* What needs to be done
The expected answer is the data below, printed verbatim without its pictures.

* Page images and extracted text
((

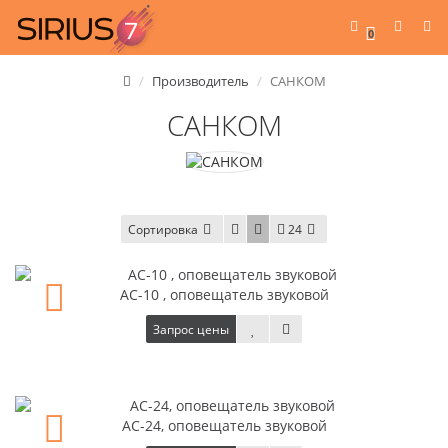
0
Производитель
САНКОМ
САНКОМ
Сортировка
24
АС-10 , оповещатель звуковой
Запрос цены
АС-24, оповещатель звуковой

))

* Output of the exercise
0
Производитель
САНКОМ
САНКОМ
Сортировка
24
АС-10 , оповещатель звуковой
Запрос цены
АС-24, оповещатель звуковой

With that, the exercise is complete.